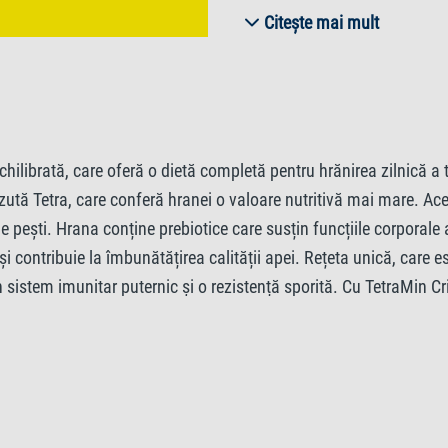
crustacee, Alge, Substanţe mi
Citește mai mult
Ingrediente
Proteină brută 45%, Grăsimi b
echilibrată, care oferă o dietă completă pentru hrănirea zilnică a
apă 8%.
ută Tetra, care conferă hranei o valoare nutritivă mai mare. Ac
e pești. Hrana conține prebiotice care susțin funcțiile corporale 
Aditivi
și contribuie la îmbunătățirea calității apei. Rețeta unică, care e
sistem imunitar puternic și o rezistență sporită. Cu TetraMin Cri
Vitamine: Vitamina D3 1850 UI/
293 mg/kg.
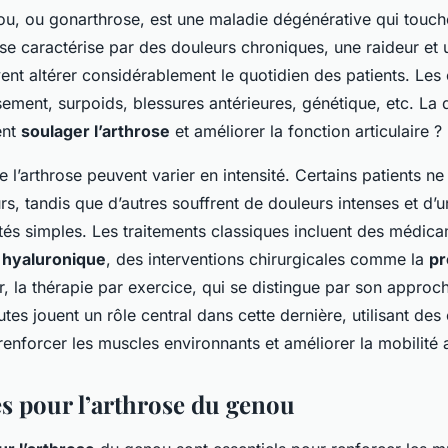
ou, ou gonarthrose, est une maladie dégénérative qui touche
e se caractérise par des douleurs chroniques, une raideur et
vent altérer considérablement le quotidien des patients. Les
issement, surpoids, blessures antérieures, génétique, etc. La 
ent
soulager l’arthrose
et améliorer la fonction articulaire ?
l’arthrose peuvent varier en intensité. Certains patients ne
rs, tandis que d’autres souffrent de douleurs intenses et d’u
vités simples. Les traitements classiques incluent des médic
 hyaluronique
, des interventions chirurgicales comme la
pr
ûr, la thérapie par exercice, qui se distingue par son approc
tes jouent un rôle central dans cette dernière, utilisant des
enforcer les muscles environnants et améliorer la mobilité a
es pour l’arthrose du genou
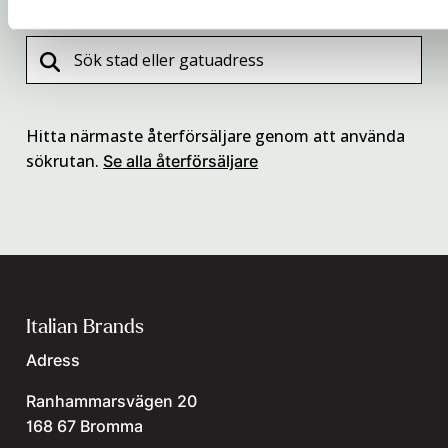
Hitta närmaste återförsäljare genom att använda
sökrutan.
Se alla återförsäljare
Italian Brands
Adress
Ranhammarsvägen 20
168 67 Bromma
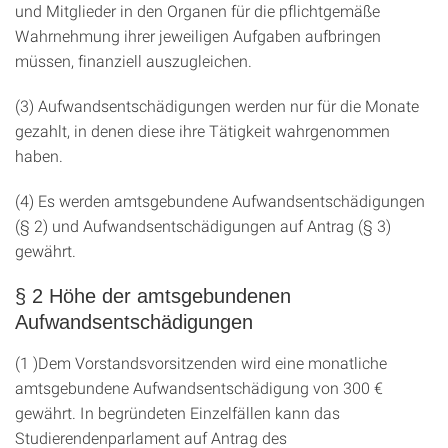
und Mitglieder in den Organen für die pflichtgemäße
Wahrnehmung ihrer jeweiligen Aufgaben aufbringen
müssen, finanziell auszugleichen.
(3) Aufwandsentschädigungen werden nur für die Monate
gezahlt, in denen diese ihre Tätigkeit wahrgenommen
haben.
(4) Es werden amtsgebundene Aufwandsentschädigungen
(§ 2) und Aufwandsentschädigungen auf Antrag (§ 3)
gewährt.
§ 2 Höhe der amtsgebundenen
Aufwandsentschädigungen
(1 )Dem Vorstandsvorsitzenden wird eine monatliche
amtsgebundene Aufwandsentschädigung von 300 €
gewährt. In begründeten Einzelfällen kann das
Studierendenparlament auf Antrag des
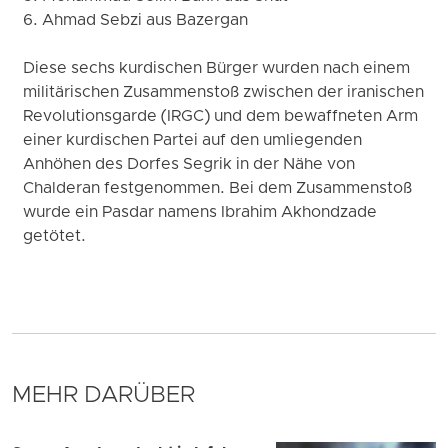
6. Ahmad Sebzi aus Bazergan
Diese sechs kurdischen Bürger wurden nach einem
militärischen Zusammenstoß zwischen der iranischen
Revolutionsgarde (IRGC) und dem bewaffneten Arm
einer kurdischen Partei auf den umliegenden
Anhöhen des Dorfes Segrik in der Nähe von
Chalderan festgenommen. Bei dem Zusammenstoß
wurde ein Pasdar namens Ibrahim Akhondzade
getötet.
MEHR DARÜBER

--

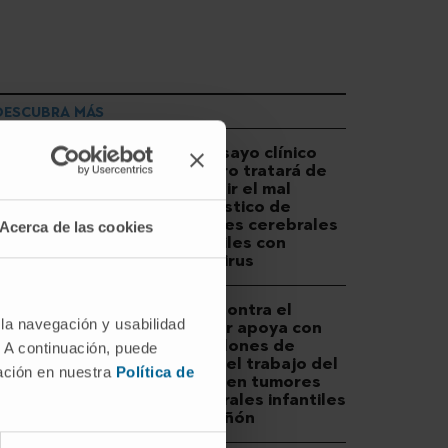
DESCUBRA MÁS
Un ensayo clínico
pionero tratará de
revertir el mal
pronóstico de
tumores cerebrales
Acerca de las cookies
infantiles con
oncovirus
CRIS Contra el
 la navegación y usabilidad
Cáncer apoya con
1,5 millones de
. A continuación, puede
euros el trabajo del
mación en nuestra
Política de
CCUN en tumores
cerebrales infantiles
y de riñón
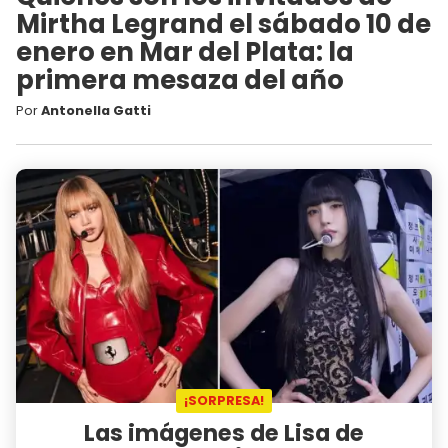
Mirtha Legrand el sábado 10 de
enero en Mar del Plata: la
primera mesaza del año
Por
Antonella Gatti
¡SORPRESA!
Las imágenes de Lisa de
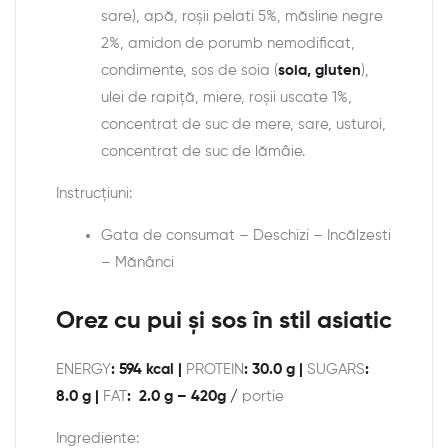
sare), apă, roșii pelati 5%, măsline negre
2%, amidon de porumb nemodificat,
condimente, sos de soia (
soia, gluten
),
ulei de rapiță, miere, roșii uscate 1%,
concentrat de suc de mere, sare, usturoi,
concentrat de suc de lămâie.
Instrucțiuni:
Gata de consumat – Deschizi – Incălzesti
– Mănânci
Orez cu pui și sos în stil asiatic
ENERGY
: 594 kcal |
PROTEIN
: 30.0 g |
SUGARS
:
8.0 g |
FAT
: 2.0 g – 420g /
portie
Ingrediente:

Problem to work on:
The reply should consist solely of the lines above from the one that has "Anhöhen des Dorfes Segrik in der Nähe von" through the one that has "MEHR DARÜBER", reproduced exactly.

Solution for this exercise:
Anhöhen des Dorfes Segrik in der Nähe von
Chalderan festgenommen. Bei dem Zusammenstoß
wurde ein Pasdar namens Ibrahim Akhondzade
getötet.
MEHR DARÜBER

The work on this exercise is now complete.